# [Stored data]
<<<<
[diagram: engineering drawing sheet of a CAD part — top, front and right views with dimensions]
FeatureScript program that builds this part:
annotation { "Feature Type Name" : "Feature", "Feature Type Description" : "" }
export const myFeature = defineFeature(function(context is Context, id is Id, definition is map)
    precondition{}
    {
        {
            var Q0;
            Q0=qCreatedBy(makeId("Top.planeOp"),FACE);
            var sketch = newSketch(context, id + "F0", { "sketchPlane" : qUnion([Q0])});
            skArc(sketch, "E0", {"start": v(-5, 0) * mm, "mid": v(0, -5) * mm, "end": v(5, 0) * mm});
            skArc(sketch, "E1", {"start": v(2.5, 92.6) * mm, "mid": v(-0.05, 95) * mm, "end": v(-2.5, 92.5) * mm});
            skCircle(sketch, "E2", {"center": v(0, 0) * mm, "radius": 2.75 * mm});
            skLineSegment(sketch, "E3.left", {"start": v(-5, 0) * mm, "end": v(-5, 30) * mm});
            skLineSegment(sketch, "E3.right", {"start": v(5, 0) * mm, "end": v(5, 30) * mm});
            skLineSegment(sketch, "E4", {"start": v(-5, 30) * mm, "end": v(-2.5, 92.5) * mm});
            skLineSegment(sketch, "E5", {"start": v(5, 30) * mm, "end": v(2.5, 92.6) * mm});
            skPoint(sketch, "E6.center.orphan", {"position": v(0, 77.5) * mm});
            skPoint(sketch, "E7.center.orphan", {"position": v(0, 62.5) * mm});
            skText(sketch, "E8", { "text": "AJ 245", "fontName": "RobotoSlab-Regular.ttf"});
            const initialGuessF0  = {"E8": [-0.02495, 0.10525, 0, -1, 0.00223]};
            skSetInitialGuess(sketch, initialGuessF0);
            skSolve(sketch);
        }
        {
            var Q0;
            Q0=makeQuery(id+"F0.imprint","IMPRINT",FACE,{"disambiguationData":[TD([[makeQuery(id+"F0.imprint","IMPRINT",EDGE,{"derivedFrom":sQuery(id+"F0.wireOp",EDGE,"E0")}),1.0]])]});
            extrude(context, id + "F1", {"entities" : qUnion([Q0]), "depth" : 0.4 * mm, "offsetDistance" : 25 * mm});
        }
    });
>>>>
# [Directions for this task]
Please copy, character for character, the entries from their start through the line that contains "var sketch = newSketch(context, id".

# [Problem solution]
[diagram: engineering drawing sheet of a CAD part — top, front and right views with dimensions]
FeatureScript program that builds this part:
annotation { "Feature Type Name" : "Feature", "Feature Type Description" : "" }
export const myFeature = defineFeature(function(context is Context, id is Id, definition is map)
    precondition{}
    {
        {
            var Q0;
            Q0=qCreatedBy(makeId("Top.planeOp"),FACE);
            var sketch = newSketch(context, id + "F0", { "sketchPlane" : qUnion([Q0])});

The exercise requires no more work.